I recently was asking about parsing IGES files using xtext, which included Hollerith strings in the specification. These strings are denoted by an int value, the number of characters, followed by a 'H' and then the string. To parse such tokens, you recommended I use a custom lexer. I was able to get decent parsing to work using this approach, but was curious if the way I am lexing is not optimal or recommended.
To handle a token like 9Hmy String, for example, I added a terminal rule in my grammar called HOLLERITH with this definition:
terminal HOLLERITH:
INT 'H' . ;
and then created a new CustomIGESLexer that extended the generated InternalIEGSLexer. I then overrode the mTokens() method to check for these Hollerith strings first before allowing the internal lexer to work for any other token. I was wondering if this is a good approach, because I do not want to write a completely unique lexer, I just want to provide custom lexing for the Hollerith strings. The code is something like this:
public void mTokens() throws RecognitionException {
if (isHollerith()) {
myRULE_HOLLERITH();
} else {
super.mTokens();
}
}
myRULE_HOLLERITH() {
try {
int _type = RULE_HOLLERITH;
int _channel = DEFUALT_TOKEN_CHANNEL;
//... get the token, match the characters with match()

## DATASET CONTENT
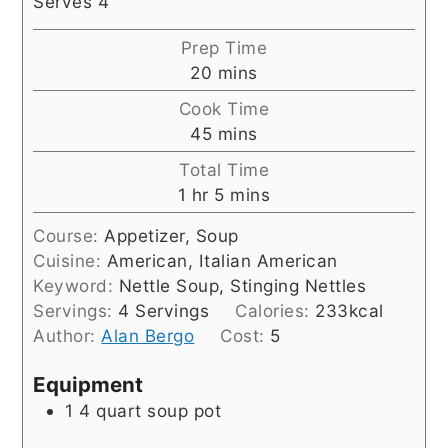
Serves 4
Prep Time
minutes
20
mins
Cook Time
minutes
45
mins
Total Time
hour
minutes
1
hr
5
mins
Course:
Appetizer, Soup
Cuisine:
American, Italian American
Keyword:
Nettle Soup, Stinging Nettles
Servings:
4
Servings
Calories:
233
kcal
Author:
Alan Bergo
Cost:
5
Equipment
1 4 quart soup pot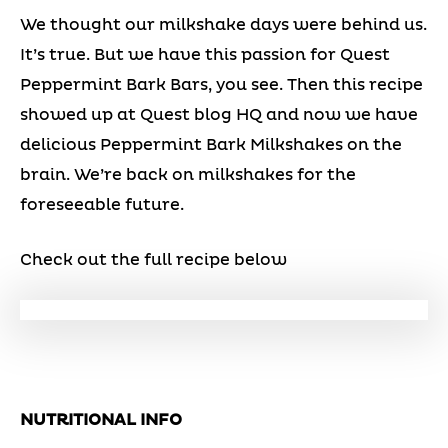
We thought our milkshake days were behind us.
It’s true. But we have this passion for Quest
Peppermint Bark Bars, you see. Then this recipe
showed up at Quest blog HQ and now we have
delicious Peppermint Bark Milkshakes on the
brain. We’re back on milkshakes for the
foreseeable future.
Check out the full recipe below
NUTRITIONAL INFO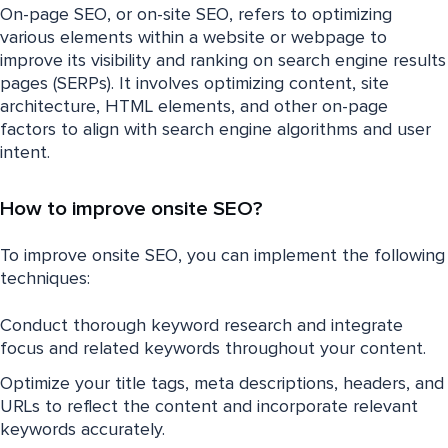
On-page SEO, or on-site SEO, refers to optimizing
various elements within a website or webpage to
improve its visibility and ranking on search engine results
pages (SERPs). It involves optimizing content, site
architecture, HTML elements, and other on-page
factors to align with search engine algorithms and user
intent.
How to improve onsite SEO?
To improve onsite SEO, you can implement the following
techniques:
Conduct thorough keyword research and integrate
focus and related keywords throughout your content.
Optimize your title tags, meta descriptions, headers, and
URLs to reflect the content and incorporate relevant
keywords accurately.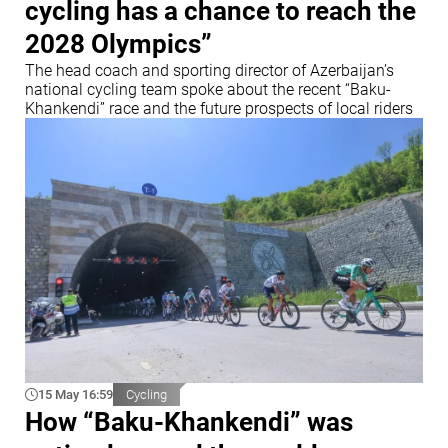
cycling has a chance to reach the
2028 Olympics”
The head coach and sporting director of Azerbaijan’s
national cycling team spoke about the recent “Baku-
Khankendi” race and the future prospects of local riders
15 May 16:59
Cycling
How “Baku-Khankendi” was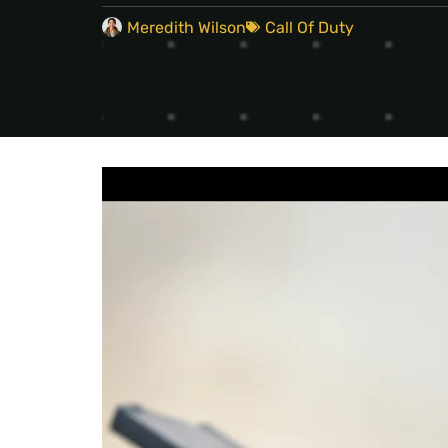
Meredith Wilson
Call Of Duty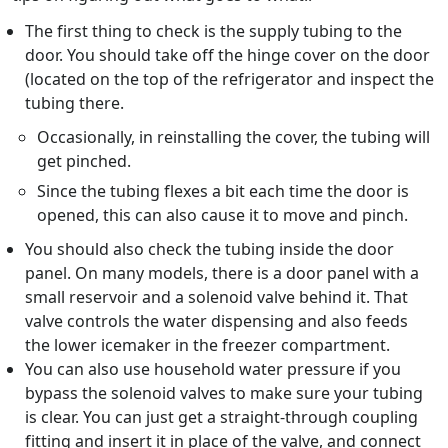
The first thing to check is the supply tubing to the
door. You should take off the hinge cover on the door
(located on the top of the refrigerator and inspect the
tubing there.
Occasionally, in reinstalling the cover, the tubing will
get pinched.
Since the tubing flexes a bit each time the door is
opened, this can also cause it to move and pinch.
You should also check the tubing inside the door
panel. On many models, there is a door panel with a
small reservoir and a solenoid valve behind it. That
valve controls the water dispensing and also feeds
the lower icemaker in the freezer compartment.
You can also use household water pressure if you
bypass the solenoid valves to make sure your tubing
is clear. You can just get a straight-through coupling
fitting and insert it in place of the valve, and connect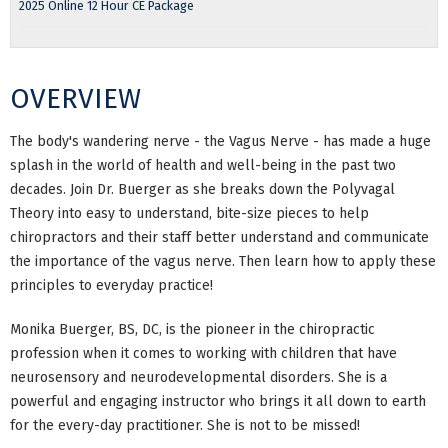
2025 Online 12 Hour CE Package
OVERVIEW
The body's wandering nerve - the Vagus Nerve - has made a huge
splash in the world of health and well-being in the past two
decades. Join Dr. Buerger as she breaks down the Polyvagal
Theory into easy to understand, bite-size pieces to help
chiropractors and their staff better understand and communicate
the importance of the vagus nerve. Then learn how to apply these
principles to everyday practice!
Monika Buerger, BS, DC, is the pioneer in the chiropractic
profession when it comes to working with children that have
neurosensory and neurodevelopmental disorders. She is a
powerful and engaging instructor who brings it all down to earth
for the every-day practitioner. She is not to be missed!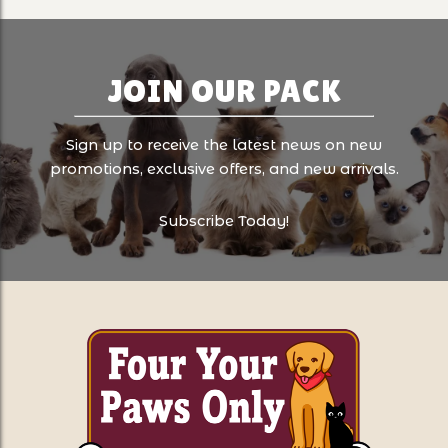
JOIN OUR PACK
Sign up to receive the latest news on new
promotions, exclusive offers, and new arrivals.
Subscribe Today!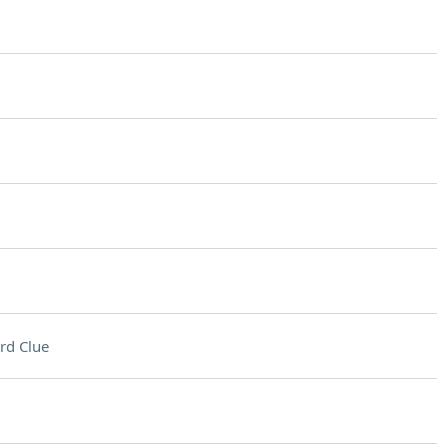
rd Clue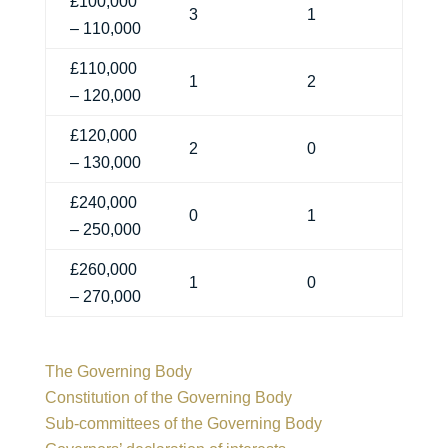
£100,000
3
1
– 110,000
£110,000
1
2
– 120,000
£120,000
2
0
– 130,000
£240,000
0
1
– 250,000
£260,000
1
0
– 270,000
The Governing Body
Constitution of the Governing Body
Sub-committees of the Governing Body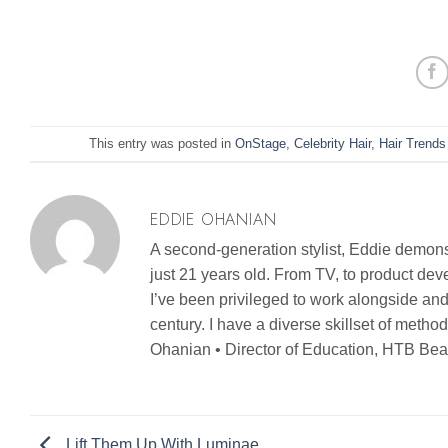
This entry was posted in
OnStage
,
Celebrity Hair
,
Hair Trends
EDDIE OHANIAN
A second-generation stylist, Eddie demonst
just 21 years old. From TV, to product d
I’ve been privileged to work alongside and
century. I have a diverse skillset of metho
Ohanian • Director of Education, HTB Bea
Lift Them Up With Luminae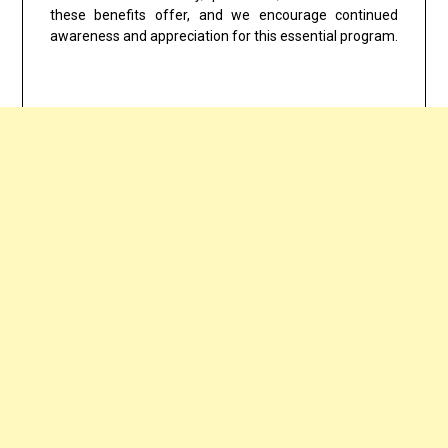
these benefits offer, and we encourage continued
awareness and appreciation for this essential program.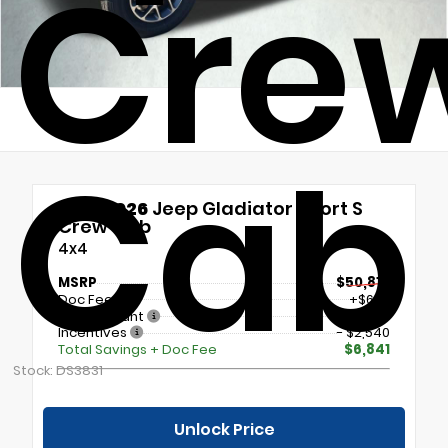
Cre
Cab
New 2026
Jeep Gladiator Sport S
Crew Cab
4x4
MSRP
$50,810
Doc Fee
+$699
Our Discount
- $5,000
Incentives
- $2,540
Total Savings + Doc Fee
$6,841
Stock: DS3831
Unlock Price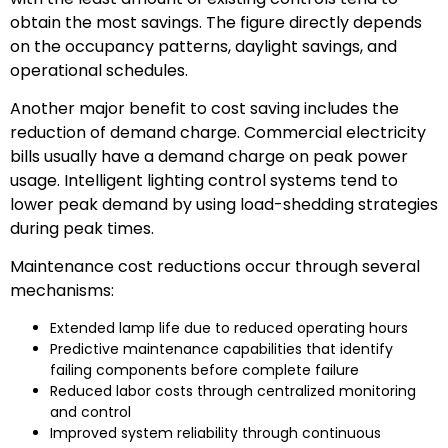
obtain the most savings. The figure directly depends
on the occupancy patterns, daylight savings, and
operational schedules.
Another major benefit to cost saving includes the
reduction of demand charge. Commercial electricity
bills usually have a demand charge on peak power
usage. Intelligent lighting control systems tend to
lower peak demand by using load-shedding strategies
during peak times.
Maintenance cost reductions occur through several
mechanisms:
Extended lamp life due to reduced operating hours
Predictive maintenance capabilities that identify
failing components before complete failure
Reduced labor costs through centralized monitoring
and control
Improved system reliability through continuous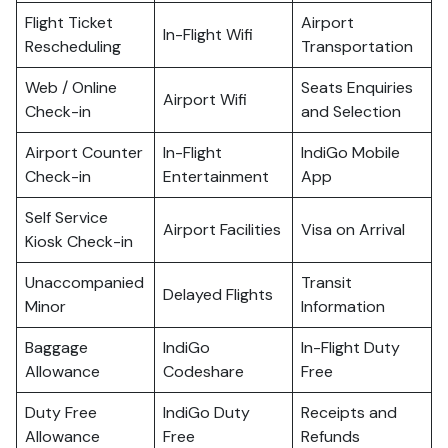
Flight Ticket
Airport
In-Flight Wifi
Rescheduling
Transportation
Web / Online
Seats Enquiries
Airport Wifi
Check-in
and Selection
Airport Counter
In-Flight
IndiGo Mobile
Check-in
Entertainment
App
Self Service
Airport Facilities
Visa on Arrival
Kiosk Check-in
Unaccompanied
Transit
Delayed Flights
Minor
Information
Baggage
IndiGo
In-Flight Duty
Allowance
Codeshare
Free
Duty Free
IndiGo Duty
Receipts and
Allowance
Free
Refunds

## ASSIGNMENT 1
According to the post about lexing Hollerith strings, how is a Hollerith string written?
## ASSIGNMENT 2
Extend the post about lexing Hollerith strings, picking up right after its last line.

## TASK OUTPUT 1
As an int value giving the number of characters, followed by an 'H' and then the string.

## TASK OUTPUT 2
state.type = _type;
state.channel = _channel;
} finally {
}
}
I tried to resemble the style of the internal lexer when creating the custom rules. The isHollerith() just checks for an int followed immediately by a 'H'
private boolean isHollerith() {
int index = 1;
int cur = input.LA(index);
// See if an int starts the string
while (cur >= '0' && cur <= '9') {
index++;
cur = input.LA(index);
}
// Followed by an 'H'
return index > 1 && cur == 'H';
}
This might be a terrible way to customize the lexer rules, but it works for now.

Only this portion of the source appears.